■ **TAREA 1**
Según el extracto sobre el voto, ¿qué podemos hacerles a los políticos elegidos mientras ellos deciden? Enumera todas esas acciones.
■ **TAREA 2**
Traduce al inglés esta oración del extracto sobre el voto: "El voto es una ilusión de influencia a cambio de una pérdida de libertad."
■ **TAREA 3**
Prosigue el texto sobre el voto a partir de su última oración.

■ **EXTRACTO DEL DOCUMENTO**
=-=-=-=-=

Siempre escuchamos esto durante la temporada electoral: la afirmación de que nuestro voto realmente cuenta. Lo cual es cierto –para uno entre cien millones (si hablamos de las elecciones presidenciales americanas)–. Pero si tenemos una influencia en el resultado del proceso de uno en cien millones, o un 0,000001 %, en la práctica tenemos cero influencia. La posibilidad de que nuestro voto decida quién gane las elecciones es increíblemente pequeña.

Y la realidad es incluso peor, porque el voto que emitimos no es a favor de una política o de una decisión específica. Es un voto a un candidato o partido político que tomará decisiones en nuestro nombre. ¡Pero nosotros no tenemos influencia alguna sobre las decisiones que tal persona o partido tome! No podemos controlarlos. Durante cuatro años ellos pueden decidir lo que quieran y no hay nada que podamos hacer al respecto. Podemos bombardearlos con correos electrónicos, suplicarles, o maldecirlos, pero ellos deciden.

Cada año el gobierno toma miles de decisiones. Ese voto nuestro, a favor de alguien que puede hacer lo que quiera sin consultarnos en nada, no tiene ningún impacto mesurable en ninguna de esas decisiones.

El voto que emitimos ni siquiera suele ser una elección real. Se trata más de una indicación de una vaga preferencia. Rara vez encontramos a alguna persona o partido político con el que estemos de acuerdo en todos los aspectos. Supongamos que no queremos que el dinero se gaste en ayudas al Tercer Mundo o en la guerra en Afganistán. Podemos entonces votar por el partido que se oponga a ello. Sin embargo, quizá ese partido esté a favor de elevar la edad de jubilación, algo con lo que, por cualquier motivo, tampoco estamos de acuerdo.

Lo que es más, después de que un partido o persona, por quien podemos haber votado, ha sido elegido, es muy común que rompa sus promesas electorales. Entonces, ¿qué podemos hacer? Deberíamos ser capaces de demandarlos por fraude, pero no es posible. A lo sumo podemos votar por un partido o candidato diferente pasados los cuatro años, con los mismos mínimos resultados.

El voto es una ilusión de influencia a cambio de una pérdida de libertad. Cuando Tom o Jane se presentan frente a la urnas, piensan que están influyendo en la dirección que tomará el país. Y en cierto grado esto es verdad. Al mismo tiempo, el 99,99 % de los votantes decide sobre la dirección que la vida de Tom y Jane ha de tomar. De esta forma, los anteriores pierden mucho más control sobre sus propias vidas del que ganan en influencia sobre las vidas de los demás. Pierden mucho más control que si, por ejemplo, decidieran por sí mismos en qué gastar el dinero, sin tener que pagar primero la mitad de sus ingresos al gobierno a través de los impuestos.

=-=-=-=-=

Listas de posiciones articulares
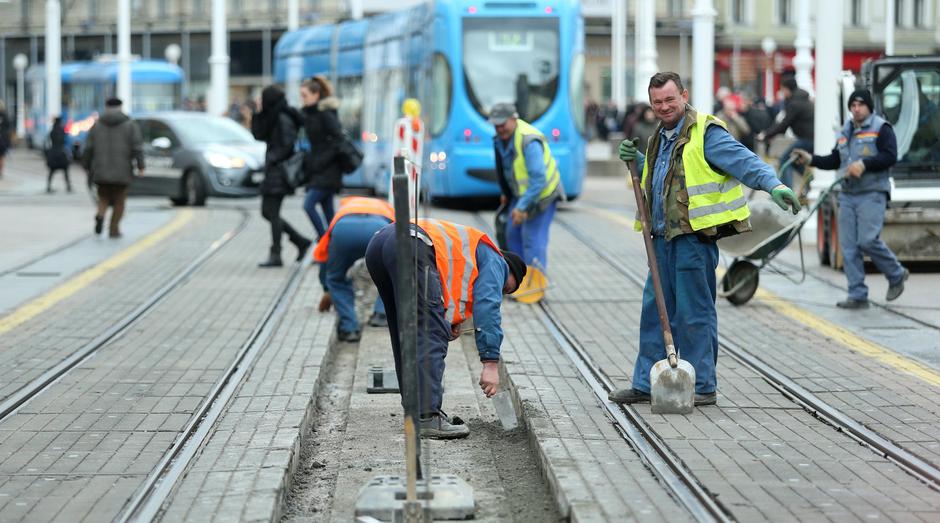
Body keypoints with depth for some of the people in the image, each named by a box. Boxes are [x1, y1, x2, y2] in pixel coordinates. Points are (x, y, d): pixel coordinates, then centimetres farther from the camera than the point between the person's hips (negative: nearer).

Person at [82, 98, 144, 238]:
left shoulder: (97, 125, 5)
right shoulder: (130, 125, 1)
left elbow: (88, 148, 3)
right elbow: (137, 146, -8)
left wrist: (87, 167, 11)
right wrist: (140, 166, -9)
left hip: (101, 171, 1)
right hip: (122, 171, -1)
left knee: (104, 197, 14)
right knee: (119, 200, 12)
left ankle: (100, 215, -14)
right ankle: (114, 229, 10)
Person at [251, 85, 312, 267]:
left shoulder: (283, 119, -14)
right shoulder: (272, 117, 14)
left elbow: (289, 145, -19)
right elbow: (259, 135, 13)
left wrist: (273, 160, -18)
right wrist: (258, 114, 3)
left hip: (280, 171, -10)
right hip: (272, 172, 10)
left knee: (272, 213, -8)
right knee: (267, 212, 11)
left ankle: (275, 255, -5)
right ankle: (301, 242, 15)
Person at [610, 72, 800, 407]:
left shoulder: (705, 133, -10)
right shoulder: (660, 138, 19)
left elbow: (744, 162, -21)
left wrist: (773, 184, -38)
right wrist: (637, 163, 15)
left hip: (694, 238, -9)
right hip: (664, 238, 9)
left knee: (694, 314, -4)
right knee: (655, 311, 12)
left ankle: (702, 388, 4)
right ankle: (646, 384, 20)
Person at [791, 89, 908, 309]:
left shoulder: (881, 128, -1)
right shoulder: (845, 132, 19)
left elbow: (890, 156, -11)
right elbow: (834, 161, 24)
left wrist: (864, 163, -20)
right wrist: (811, 159, 10)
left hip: (872, 194, -7)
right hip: (847, 195, 7)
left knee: (868, 240, -16)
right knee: (848, 246, 0)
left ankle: (897, 275, 10)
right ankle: (858, 296, 4)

=-=-=-=-=

■ **RESPUESTA 1**
- Bombardearlos con correos electrónicos
- Suplicarles
- Maldecirlos

■ **RESPUESTA 2**
Voting is an illusion of influence in exchange for a loss of freedom.

■ **RESPUESTA 3**
O, para poner otro ejemplo, en nuestro sistema democrático, la gente tiene poco control directo sobre la educación de sus hijos. Si quiere cambiar las prácticas educativas y quiere tener más influencia que solo a través de las urnas, debe primero crear o unirse a un grupo de presión, o presentar peticiones a los políticos u organizar protestas frente a edificios gubernamentales. Existen organizaciones de padres que tratan de influir en la política gubernamental de esta manera. Toma muchísimo tiempo y energía, y casi no tiene ningún efecto. Sería infinitamente más simple y más eficiente si el Estado no interfiriera con la educación y los maestros, los padres y los hijos pudieran tomar sus propias decisiones, individual y conjuntamente.

Por supuesto, la clase dirigente continuamente insta a la gente a votar. Siempre hace hincapié en la influencia que tal voto tendrá en las políticas gubernamentales. Sin embargo, lo que realmente le importa es el sello de aprobación que obtiene de un resultado abultado, el derecho moral a mandar sobre la gente.

Muchas personas creen que es un deber moral participar en las elecciones. Se suele decir que si no votas, no tienes derecho a tener una opinión en los debates públicos o a quejarte sobre las decisiones políticas. La gente que sostiene lo anterior parece no poder imaginar que haya algunas personas que se nieguen a suscribirse a la ilusión de influencia que vende la democracia. Sufre del síndrome de Estocolmo. Ha terminado por amar a sus captores y no se da cuenta de que está intercambiando su autonomía por el poder que los políticos y administradores tienen sobre ella.